Furono giorni caldi, e non solo per via dell’estate australe. Sydney si rivelò bellissima, la città più bella del mondo, e irresistibile, popolata da gente meravigliosa (tutti tipo Crocodile Dundee, anche le possenti donne) e ricca di attrattive: acquari, musei, ristoranti raffinati e carissimi (Eliza’s nel quartiere di Double Bay, soprannominato “double pay” per via dei prezzi), quartieri a luci rosse, spiagge, battelli, squali ed altri spettacolari animali.
Anche la finale fu caldissima.
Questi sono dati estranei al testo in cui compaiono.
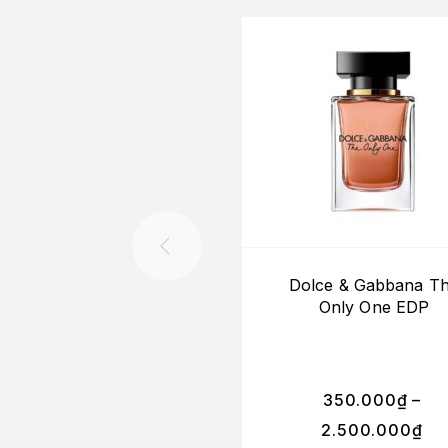
Dolce & Gabbana T
Only One EDP
350.000
₫
–
2.500.000
₫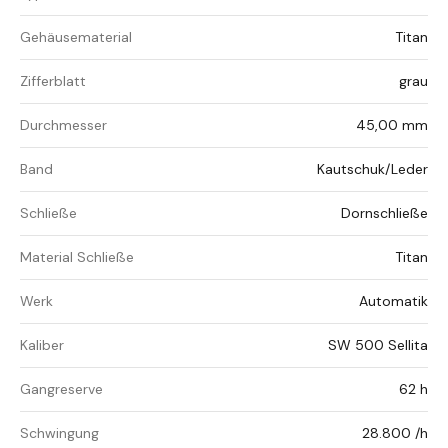
Gehäusematerial
Titan
Zifferblatt
grau
Durchmesser
45,00 mm
Band
Kautschuk/Leder
Schließe
Dornschließe
Material Schließe
Titan
Werk
Automatik
Kaliber
SW 500 Sellita
Gangreserve
62 h
Schwingung
28.800 /h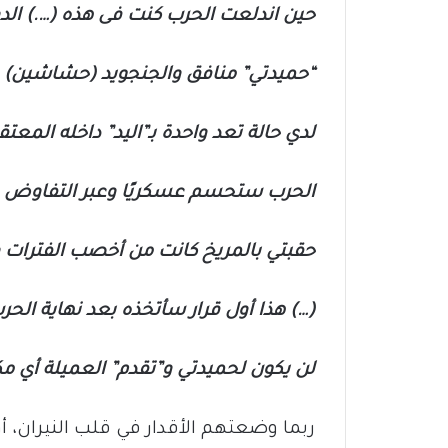
حين اندلعت الحرب كنت فى هذه (….) الدو
“حميدتي” منافق والجنجويد (حشاشين) 
لدي حالة تعد واحدة بـ”اليد” داخله المعتقل
الحرب ستحسم عسكريًا وعبر التفاوض .
حقبتي بالمريخ كانت من أخصب الفترات وان
(…) هذا أول قرار سأتخذه بعد نهاية الحر
لن يكون لحميدتي و”تقدم” العميلة أي م
ربما وضعتهم الأقدار في قلب النيران، 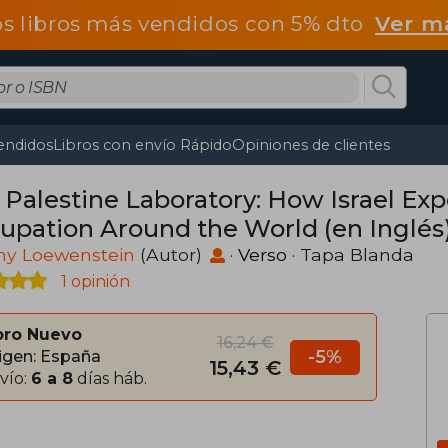
os libros más vendidos con 5% dto
Ver m
endidos
Libros con envío Rápido
Opiniones de clientes
 Palestine Laboratory: How Israel Exp
upation Around the World (en Inglés
ny Loewenstein
(Autor)
·
Verso
· Tapa Blanda
1 opinión
bro Nuevo
16,24 €
-5%
igen: España
15,43 €
vío:
6 a 8
días háb.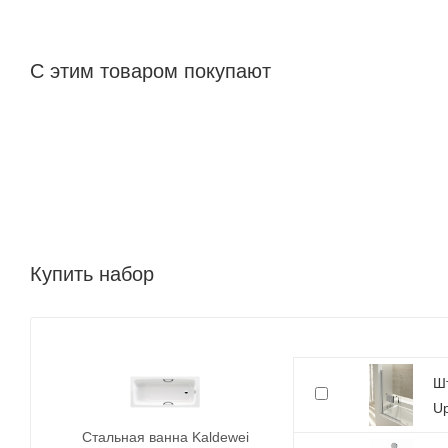
С этим товаром покупают
Купить набор
Шт
U
Стальная ванна Kaldewei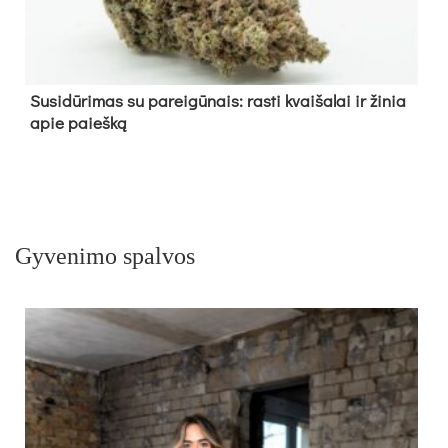
Su­si­dū­ri­mas su pa­rei­gū­nais: ras­ti kvai­ša­lai ir ži­nia
apie paieš­ką
Gyvenimo spalvos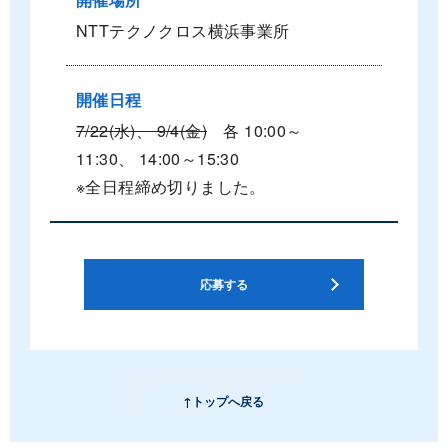
NTTテクノクロス横浜事業所
開催日程
7/22(水)、 9/4(金)
各 10:00～
11:30、 14:00～15:30
※全日程締め切りました。
応募する
↑トップへ戻る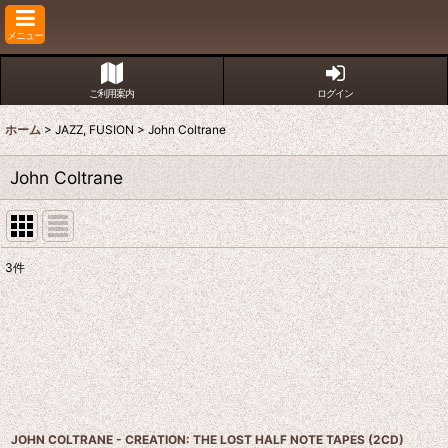
メニュー
ご利用案内
ログイン
ホーム
>
JAZZ, FUSION
>
John Coltrane
John Coltrane
3
件
表示数
:
並び順
:
JOHN COLTRANE - CREATION: THE LOST HALF NOTE TAPES (2CD)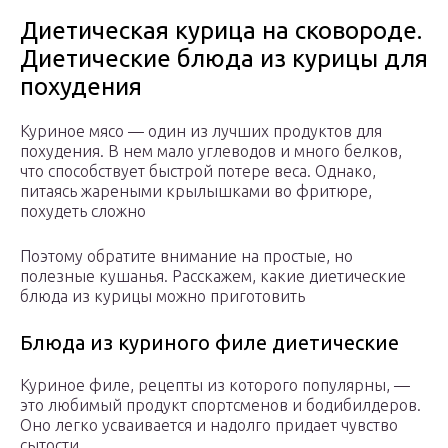
Диетическая курица на сковороде.
Диетические блюда из курицы для
похудения
Куриное мясо — один из лучших продуктов для
похудения. В нем мало углеводов и много белков,
что способствует быстрой потере веса. Однако,
питаясь жареными крылышками во фритюре,
похудеть сложно
Поэтому обратите внимание на простые, но
полезные кушанья. Расскажем, какие диетические
блюда из курицы можно приготовить
Блюда из куриного филе диетические
Куриное филе, рецепты из которого популярны, —
это любимый продукт спортсменов и бодибилдеров.
Оно легко усваивается и надолго придает чувство
сытости.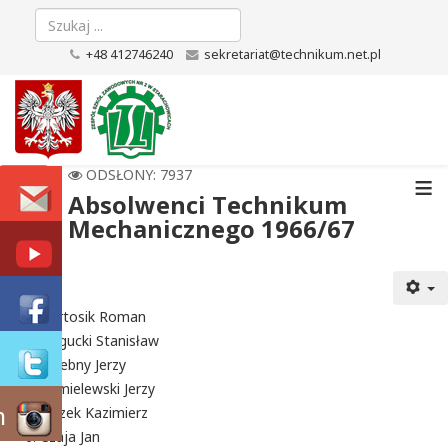
+48 412746240
sekretariat@technikum.net.pl
≡
ODSŁONY: 7937
Absolwenci Technikum
Mechanicznego 1966/67
Bartosik Roman
Bogucki Stanisław
Chlebny Jerzy
Chmielewski Jerzy
m
Ciszek Kazimierz
Czaja Jan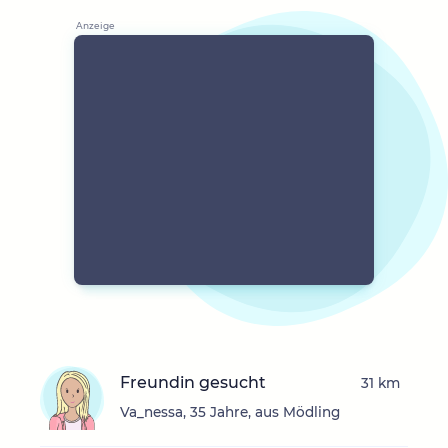
Freundin gesucht
31 km
Va_nessa, 35 Jahre, aus Mödling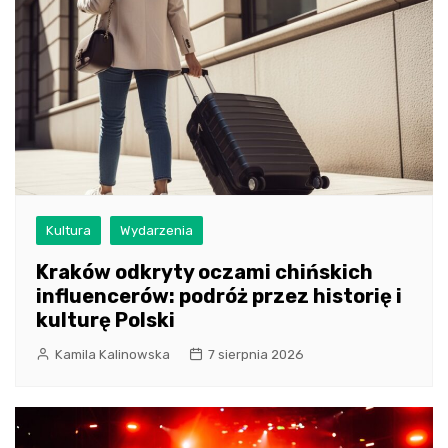
Kultura
Wydarzenia
Kraków odkryty oczami chińskich
influencerów: podróż przez historię i
kulturę Polski
Kamila Kalinowska
7 sierpnia 2026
Nel primo match Panatta prese un liscio e busso memorabile da Tony Roche e subito dopo Barazzutti, a causa delle baruffe della vigilia preferito a Zugarelli nonostante si giocasse sull’erba, non fece più di un set contro Alexander. Sembrava già finita perché il doppio australiano, Alexander-Dent, era uno dei più forti del mondo, e invece Adriano e Bertolucci giocarono forse la più bella delle loro partite e li batterono tre set a zero.
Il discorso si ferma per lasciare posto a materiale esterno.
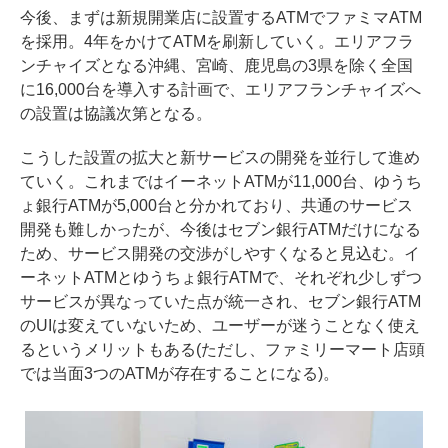
今後、まずは新規開業店に設置するATMでファミマATM
を採用。4年をかけてATMを刷新していく。エリアフラ
ンチャイズとなる沖縄、宮崎、鹿児島の3県を除く全国
に16,000台を導入する計画で、エリアフランチャイズへ
の設置は協議次第となる。
こうした設置の拡大と新サービスの開発を並行して進め
ていく。これまではイーネットATMが11,000台、ゆうち
ょ銀行ATMが5,000台と分かれており、共通のサービス
開発も難しかったが、今後はセブン銀行ATMだけになる
ため、サービス開発の交渉がしやすくなると見込む。イ
ーネットATMとゆうちょ銀行ATMで、それぞれ少しずつ
サービスが異なっていた点が統一され、セブン銀行ATM
のUIは変えていないため、ユーザーが迷うことなく使え
るというメリットもある(ただし、ファミリーマート店頭
では当面3つのATMが存在することになる)。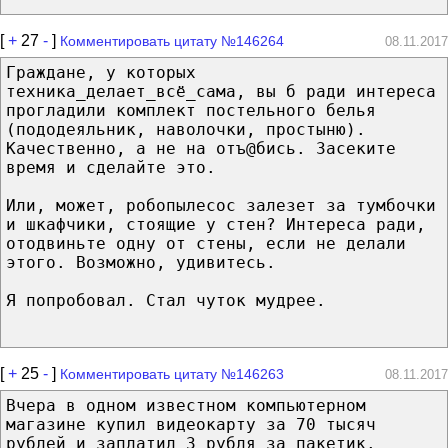
[
+
27
-
]
Комментировать цитату №146264
08.11.2017
Граждане, у которых
техника_делает_всё_сама, вы б ради интереса
прогладили комплект постельного белья
(пододеяльник, наволочки, простыню).
Качественно, а не на отъ@бись. Засеките
время и сделайте это.
Или, может, робопылесос залезет за тумбочки
и шкафчики, стоящие у стен? Интереса ради,
отодвиньте одну от стены, если не делали
этого. Возможно, удивитесь.
Я попробовал. Стал чуток мудрее.
[
+
25
-
]
Комментировать цитату №146263
08.11.2017
Вчера в одном известном компьютерном
магазине купил видеокарту за 70 тысяч
рублей и заплатил 3 рубля за пакетик.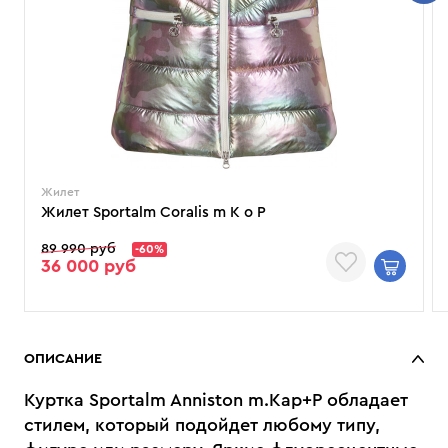
Жилет
Жилет Sportalm Coralis m K o P
89 990 руб
-60%
36 000 руб
ОПИСАНИЕ
Куртка Sportalm Anniston m.Kap+P обладает
стилем, который подойдет любому типу,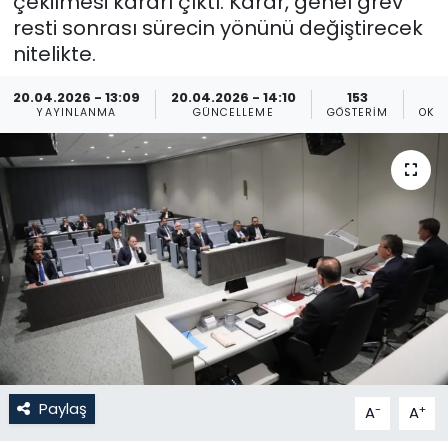
çekilmesi kararı çıktı. Karar, genel grev
resti sonrası sürecin yönünü değiştirecek
Gündem
nitelikte.
KKTC
20.04.2026 - 13:09
20.04.2026 - 14:10
153
YAYINLANMA
GÜNCELLEME
GÖSTERIM
OKU
KKTC YEREL SEÇİM 2018
Kültür Sanat
Magazin
Moda
Nöbetçi Eczaneler
Otomobil Dünyası
Paylaş
-
+
A
A
Politika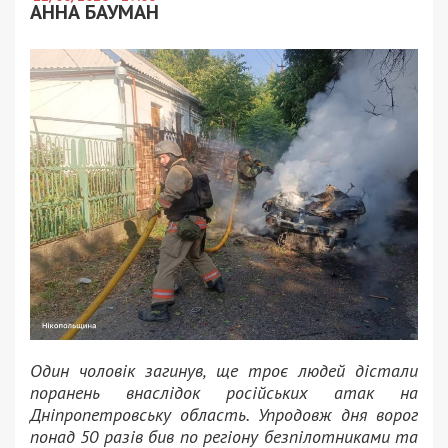
АННА БАУМАН
Один чоловік загинув, ще троє людей дістали
поранень внаслідок російських атак на
Дніпропетровську область. Упродовж дня ворог
понад 50 разів бив по регіону безпілотниками та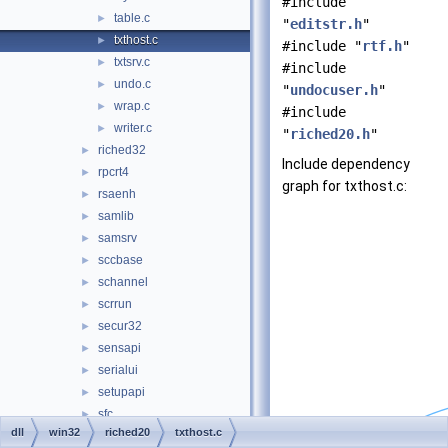
#include
table.c
►
"
editstr.h
"
txthost.c
►
#include "
rtf.h
"
txtsrv.c
►
#include
undo.c
►
"
undocuser.h
"
wrap.c
►
#include
writer.c
►
"
riched20.h
"
riched32
►
Include dependency
rpcrt4
►
graph for txthost.c:
rsaenh
►
samlib
►
samsrv
►
sccbase
►
schannel
►
scrrun
►
secur32
►
sensapi
►
serialui
►
setupapi
►
sfc
►
dll
win32
riched20
txthost.c
sfc_os
►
A quel punto l’Italia intera si mobilitò per assistere in diretta, nella notte fra sabato e domenica, agli ultimi due singolari. Gruppi di amici si riunirono davanti al televisore, muniti di cibarie e sigarette, per vivere di persona le emozioni che grazie ai satelliti quel confronto avrebbe proposto loro da 18.000 chilometri di distanza. Panatta perse il primo set ma poi ribaltò l’esito dell’incontro e si portò avanti per 2-1. In Italia quasi albeggiava ma il tifo era alle stelle. A quel punto, però, il tempo si guastò. A White City si alzò un vento capriccioso e fastidioso, una raffica di qua e una di là, con velocità sempre diverse. Sia Alexander sia Panatta, entrambi molto alti, lo pativano quando si trovavano al servizio. Adriano, però, lo patì un po’ di più, e perse i successivi due set 8-6 e 11-9 (all’epoca in Davis non c’era ancora il tie break). Il sogno di un bis mondiale svanì così, in una caliginosa serata australiana e nel corrispondente mattino italiano, lasciandoci ancor più amaro in bocca perché nell’inutile match successivo Barazzutti dimostrò di poter tenere testa a Roche prima che la notte li fermasse sul 12-12 nel primo set.
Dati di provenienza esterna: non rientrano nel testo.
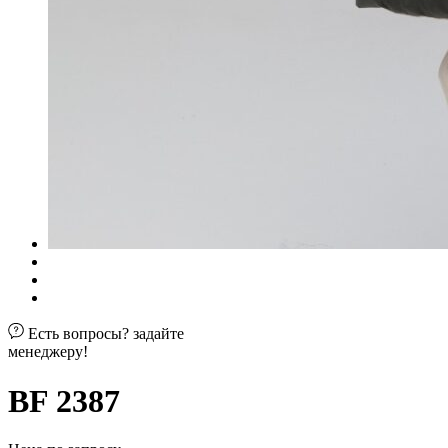
Есть вопросы? задайте
менеджеру!
BF 2387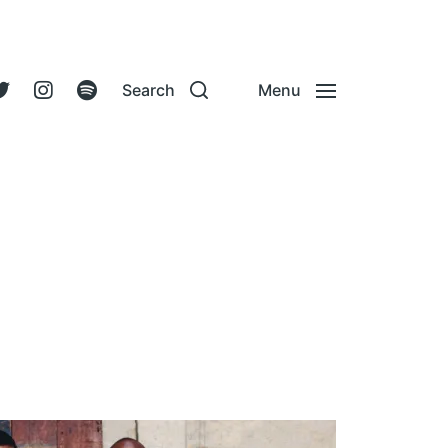
Search
Menu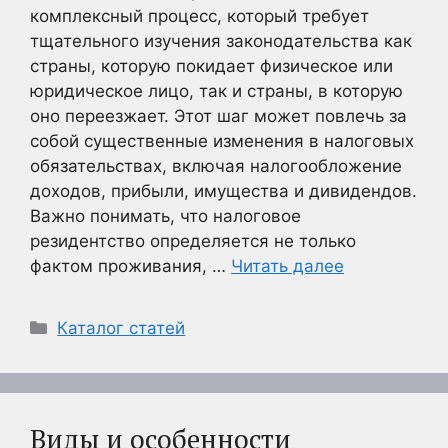
комплексный процесс, который требует
тщательного изучения законодательства как
страны, которую покидает физическое или
юридическое лицо, так и страны, в которую
оно переезжает. Этот шаг может повлечь за
собой существенные изменения в налоговых
обязательствах, включая налогообложение
доходов, прибыли, имущества и дивидендов.
Важно понимать, что налоговое
резидентство определяется не только
фактом проживания, …
Читать далее
Рубрики
Каталог статей
Виды и особенности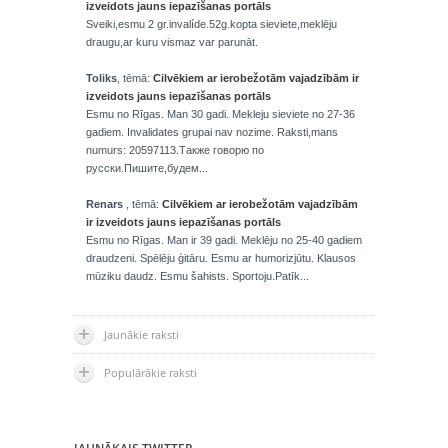
izveidots jauns iepazīšanas portāls
Sveiki,esmu 2 gr.invalíde.52g.kopta sieviete,meklēju
draugu,ar kuru vismaz var parunāt.
Toliks
, tēmā:
Cilvēkiem ar ierobežotām vajadzībām ir
izveidots jauns iepazīšanas portāls
Esmu no Rīgas. Man 30 gadi. Mekleju sieviete no 27-36
gadiem. Invalidates grupai nav nozime. Raksti,mans
numurs: 20597113.Также говорю по
русски.Пишите,будем...
Renars
, tēmā:
Cilvēkiem ar ierobežotām vajadzībām
ir izveidots jauns iepazīšanas portāls
Esmu no Rīgas. Man ir 39 gadi. Meklēju no 25-40 gadiem
draudzeni. Spēlēju ģitāru. Esmu ar humorizjūtu. Klausos
mūziku daudz. Esmu šahists. Sportoju.Patīk...
Jaunākie raksti
Populārākie raksti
A ripensarci oggi, credo che nel nostro Paese il tennis abbia toccato proprio in quei giorni il vertice massimo della sua popolarità. All’epoca non c’era ancora l’Auditel (la Rai era monopolista), ma nonostante fossero gli anni dei trionfi di Lauda con la Ferrari do per certo che nei gusti degli sportivi e negli spazi di cui godeva il tennis era secondo soltanto al calcio e sopravanzava la Formula 1. Poi vennero la cacciata di Pietrangeli e il patetico tracollo di Budapest. La magìa di quella squadra si era incrinata a Sydney e neppure le finali del ’79 a San Francisco e dell’80 a Praga furono sufficienti a ricostruire l’incanto della vigilia australiana.